Моя пустая квартира гостеприимно вместила в себя жаждущих слиться в дружеском экстазе общения юношей и девушек. А я, окрыленная внезапно обрушившимся на меня «доверием», играла роль хлопочущей хозяйки: бегала из комнаты в кухню, что-то приносила, подливала, накладывала. Вела я себя наподобие мамаши, которая выдает свое дитя замуж: старается не помешать «молодым», но в то же время на подхвате в любую минуту. Я и не предполагала, что «выдаю замуж» самое себя и нахожусь в пяти минутах от своей новой любви, внезапной и стремительной.
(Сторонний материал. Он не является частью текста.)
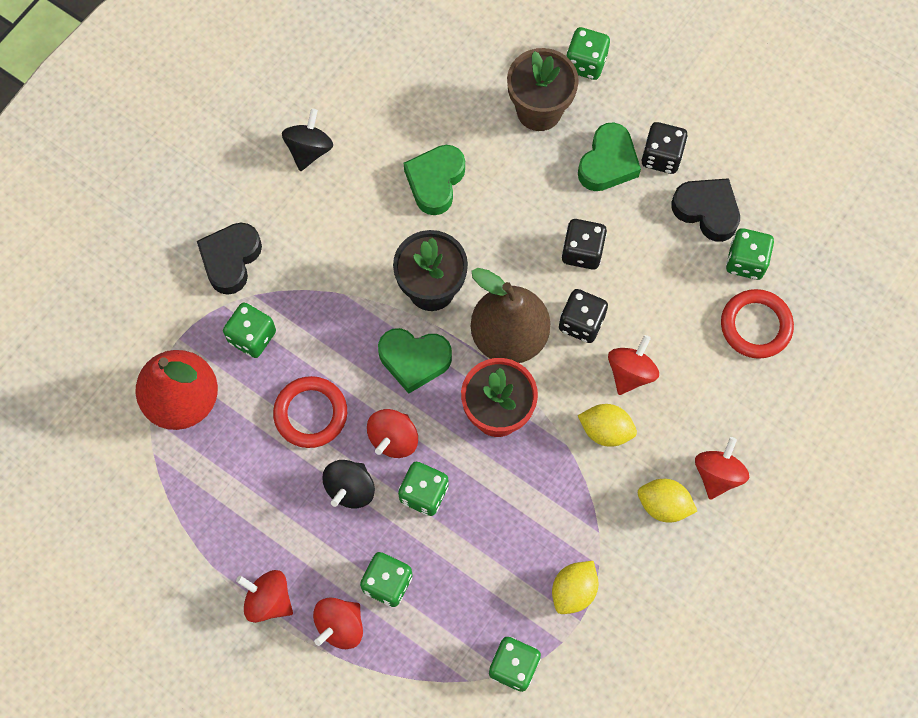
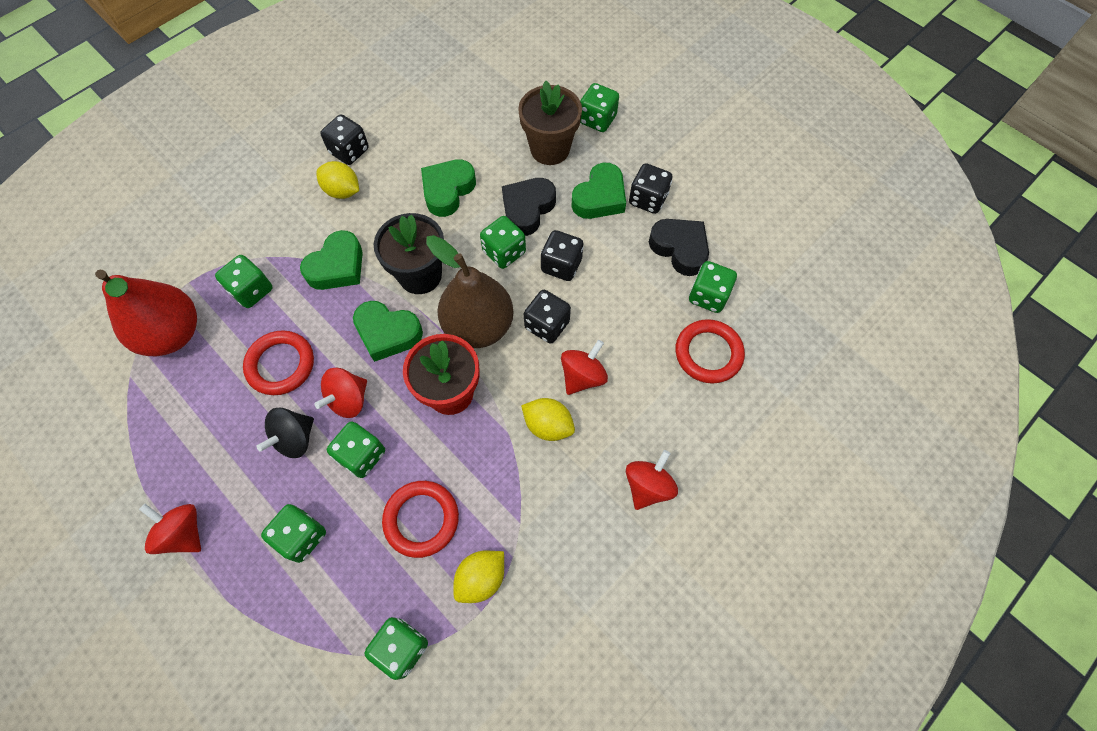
camera: 10 degrees right, 5 degrees down
black heart [197,223,262,295] -> black heart moved to [502,178,556,236]
black spinning top [282,108,333,171] -> black dice [320,114,369,165]
red spinning top [313,597,363,649] -> none
yellow lemon [638,479,697,522] -> yellow lemon moved to [316,161,359,199]
none -> green heart [300,230,363,290]
none -> red ring [382,481,459,558]
none -> green dice [480,216,526,269]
Кто-то из гостей поймал меня за руку и потащил в комнату танцевать под музыку из американского мюзикла «Лихорадка в субботу вечером», а точнее, под обработку бетховенской пятой симфонии. Знаменитое вступление: «Па-па-па-пам!» — способно мертвого поднять из гроба, не то что меня оторвать от мытья посуды. Признаться, я очень люблю танцевать и делаю это по-шамански, когда я в ударе. Так случилось и на этот раз, благо что музыка позволяла впасть в экстаз. Я начала крутиться на месте, усиливая вращение по мере ускорения ритма (а это движение и является одним из атрибутов шаманских ритуалов) — и, по всей вероятности, наколдовала что-то в воздухе.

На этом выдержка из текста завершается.